The results show that after grinding the contour excess rate is reduced to 14.8% and the average value of contour excess is reduced to 0.286 mm. Some values still exceed the allowed range after the adjustment. It is presumed that the lack of assembly precision in the laboratory environment has led to the matching surfaces not being fully adhered, leading to inaccurate adjustments of the assembly relationship $\Delta L_u$ and the grinding value $\Delta L_v$. In order to solve this problem, it is planned to determine an adjustment correction factor through more assembly tests in future work.

5. Conclusions

This work proposes a data-driven assembly geometric precision analysis and optimization method for underconstrained structures. The main contributions are as follows:

• A VLM-SMS modeling method is proposed. Dimensional features and dimensional deviation transfer paths of the target structure are described by the VLM. The SMS method is employed to describe the surface morphology deviation of the part’s surface and analyze its influence on the assembly accuracy of the mating surfaces.

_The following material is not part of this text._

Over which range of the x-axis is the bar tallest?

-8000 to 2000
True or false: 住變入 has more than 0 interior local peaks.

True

• An assembly-stage-oriented optimization method for underconstrained structures is proposed. By considering the actual process, additional constraints are established to facilitate the analysis. This method determines whether a group of parts needs to be ground through the objective function, then allocates the amount of grinding through sensitivity analysis to improve assembly efficiency by reducing the number of grinding surfaces.

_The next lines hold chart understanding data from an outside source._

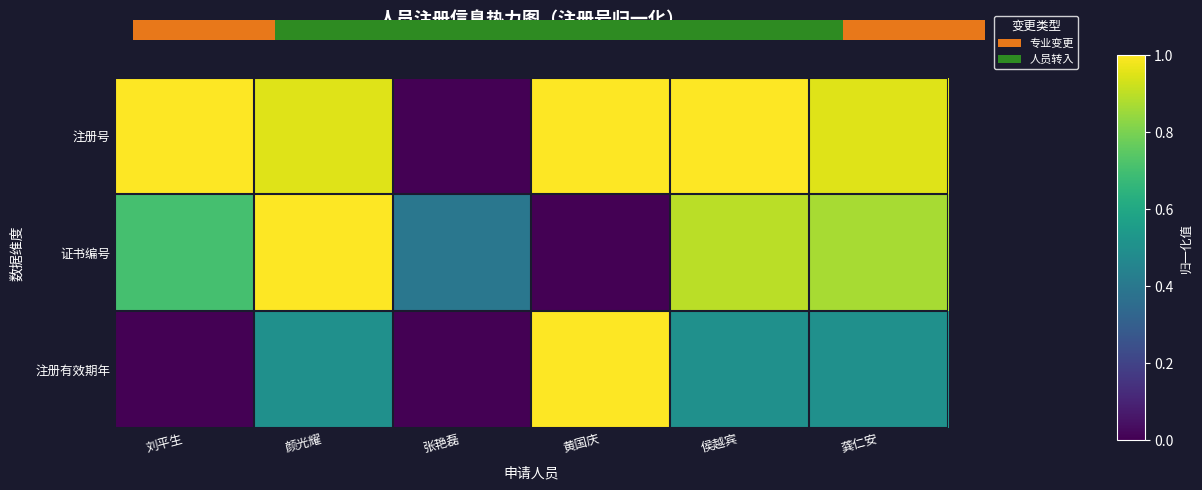

How many positive values does the 注册有效期年 series have?

4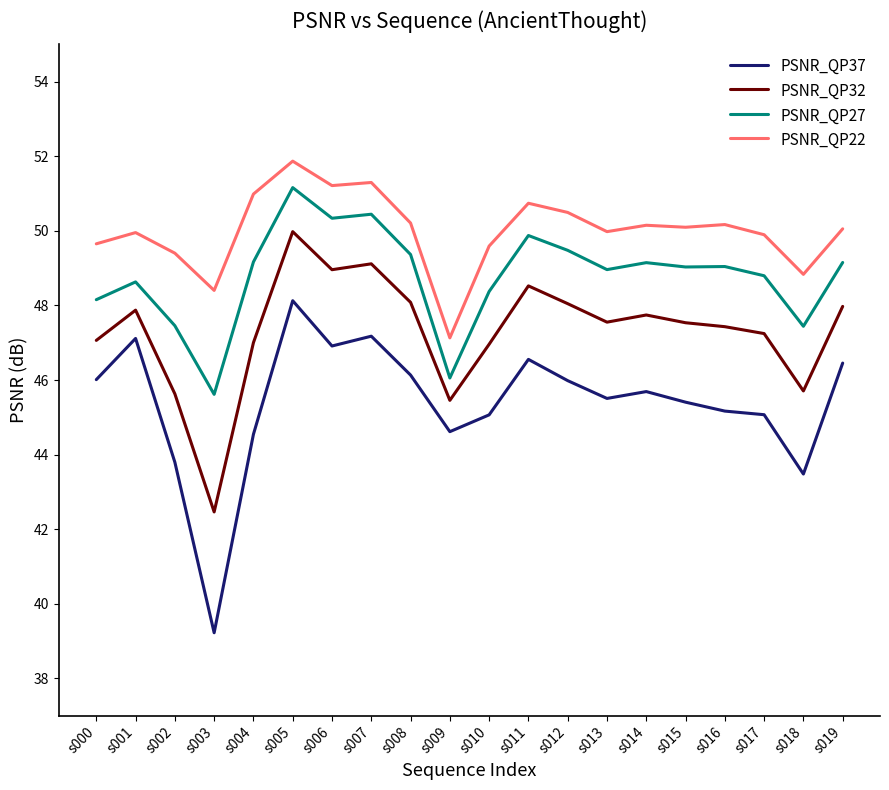

What are all the series names shown in the legend?

PSNR_QP37, PSNR_QP32, PSNR_QP27, PSNR_QP22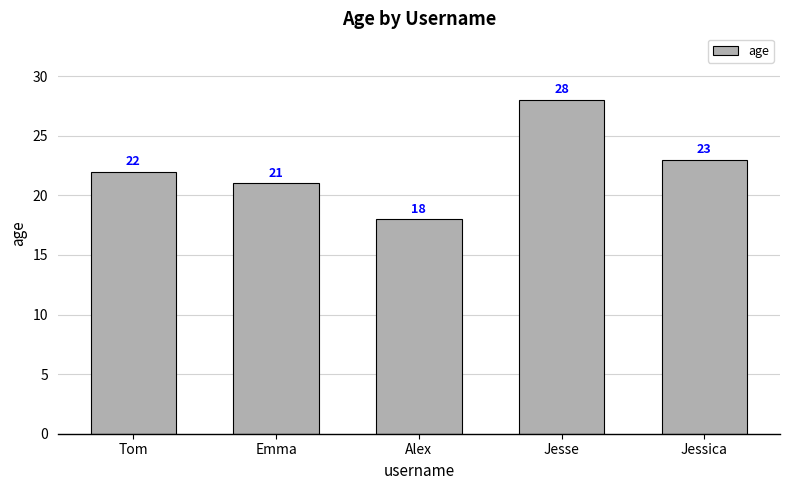

How many values are between 21 and 23?

3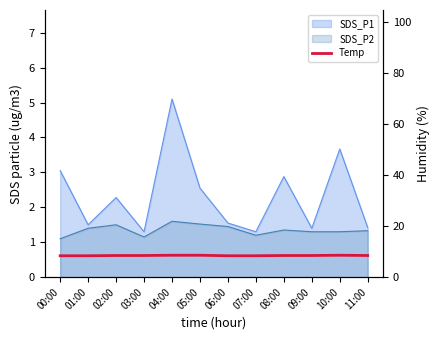

What is the sum of all values?

101.9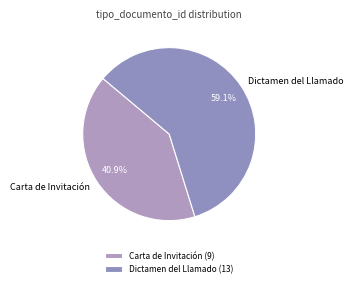

Is it true that Dictamen del Llamado is 59% of the pie?

True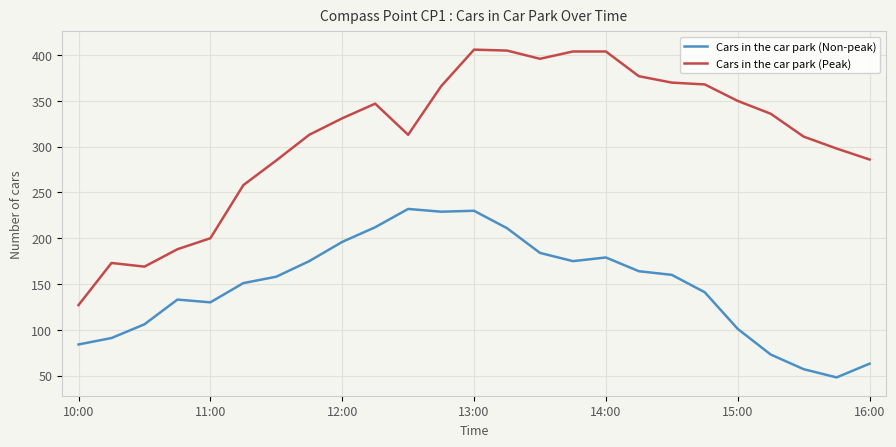

List the series in order of their peak value, highest first.

Cars in the car park (Peak), Cars in the car park (Non-peak)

• The effectiveness of the proposed method is verified through assembly experiments. The experiment results show that under the guidance of the proposed method, there is a significant improvement in the contour excess rate and average contour excess value of the assembly after grinding.

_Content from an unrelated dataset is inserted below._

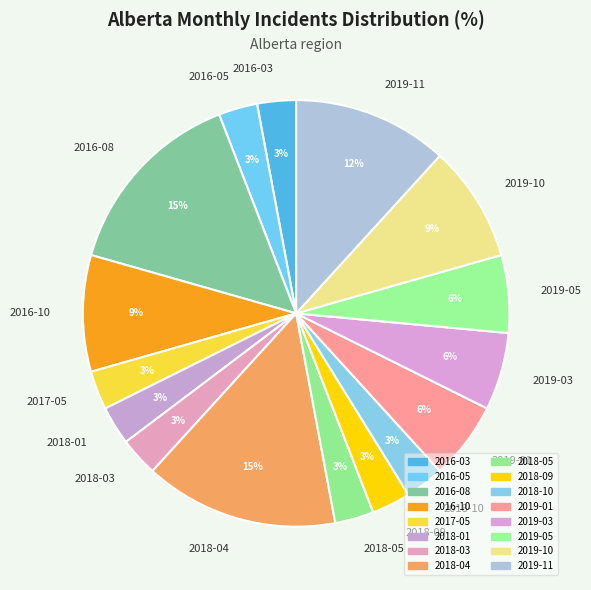

True or false: 2016-03 accounts for 13% of the total.

False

However, there are still shortcomings in the existing methods: (1) After grinding and repairing according to the guidance of the proposed methodology, some excess deviations still exist. It is hypothesized that this is due to the insufficiency of the existing assembly tools, resulting in the precision of the adjustment amount not being accurate. (2) There might be a situation where the mating surfaces are not fully adherent, which introduces a rotational deviation. (3) The proposed method can only optimize structure in series connections. However, in the case of real products, where structures with parallel connections exist, the proposed method is not applicable. Deformations due to internal stresses are also omitted in these assembly scenarios, while in some assembly scenarios deformations cannot be ignored. Future work will consider the impact of rotational errors introduced by mating surface misalignment on assembly, and determine a set of adjustment correction factors through more assembly tests; data analysis methods will also be applied to find potential data correlations based on measurement data. Simultaneously, efforts will be directed towards developing high-precision assembly tooling applicable for more complex structures. Supplementary optimization algorithms suitable for parallel structures, as well as algorithms that can take deformation into account, will be explored in future work.